-- THE TASK --
In the roommate passage below, which song did Joel lip-synch to at the talent show? Please answer in one sentence.

(Beginning of EXERCISE PASSAGE)

Quickly the creature realized his error because there were no other rooms for me to go to, it was a corner room, so he returned and introduced himself as my roommate.  He was also one of the two RAs.  Now I noticed, too, that he sported a full beard that hadn’t seen a trimmer in at least a year.  I was sure he should have been deported to Vermont years ago.  He had these strong brown eyes that wanted to look into and through you.  He was my roommate.  Joel.
Skipping ahead a little bit, to an annual talent show night the school hosted to welcome its new students, Joel donned a bright yellow tank top about five sizes too small, held up a picture of Jesus, and gyrated while lip-synching to the song, “Stand By Your Man.”  Watching his belly twirl around was funny, no doubt, but it simply reinforced the question I began asking that fateful move-in day: What in the hell had I gotten myself into?

God had called me to do great things.  I was special.  I knew this.  Though I first heard the call from God to be a pastor around the age of twelve, at that time I had no reference or reason for what was going on in my head so I dismissed it.  It wasn’t until I was a sophomore in college that I say I heard the call.  And when I did, despite being old and wise enough to acknowledge what was happening, I still had no reason to believe it.

(End of EXERCISE PASSAGE)
(Beginning of COLLECTED MATERIAL)

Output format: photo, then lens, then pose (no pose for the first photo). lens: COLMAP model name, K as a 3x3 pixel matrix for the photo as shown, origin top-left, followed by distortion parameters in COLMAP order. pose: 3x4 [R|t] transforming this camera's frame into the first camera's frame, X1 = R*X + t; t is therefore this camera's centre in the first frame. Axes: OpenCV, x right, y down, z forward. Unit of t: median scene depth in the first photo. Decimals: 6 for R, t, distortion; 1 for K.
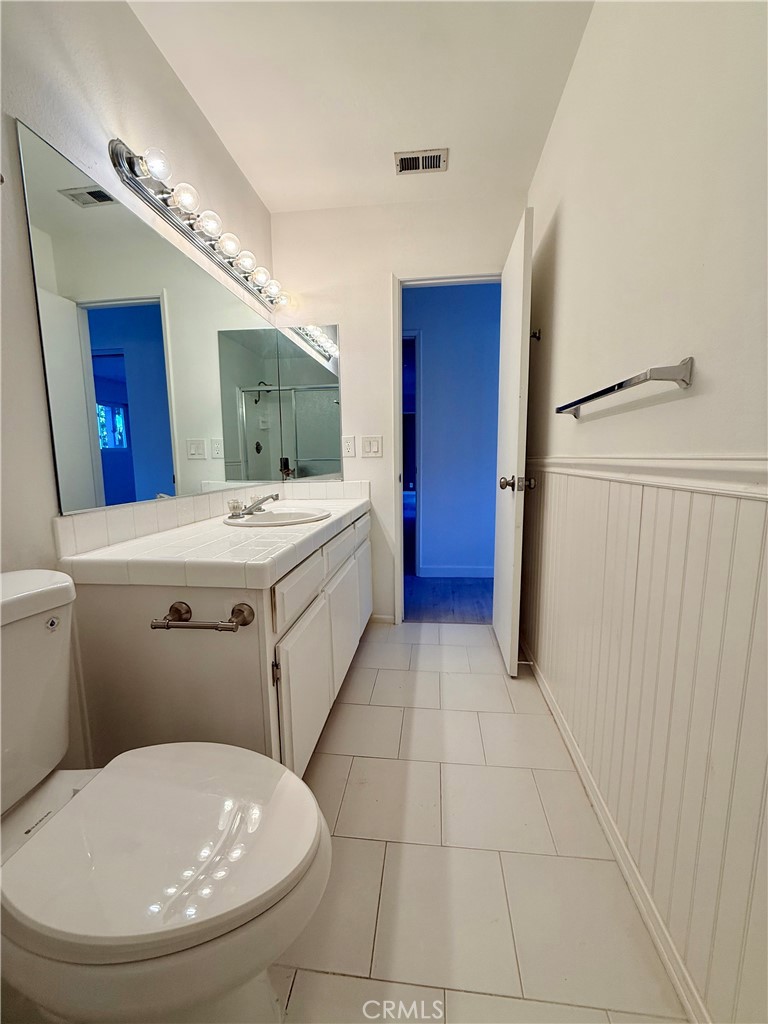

(End of COLLECTED MATERIAL)

-- SOLUTION TO THIS EXERCISE --
Joel lip-synched to “Stand By Your Man.”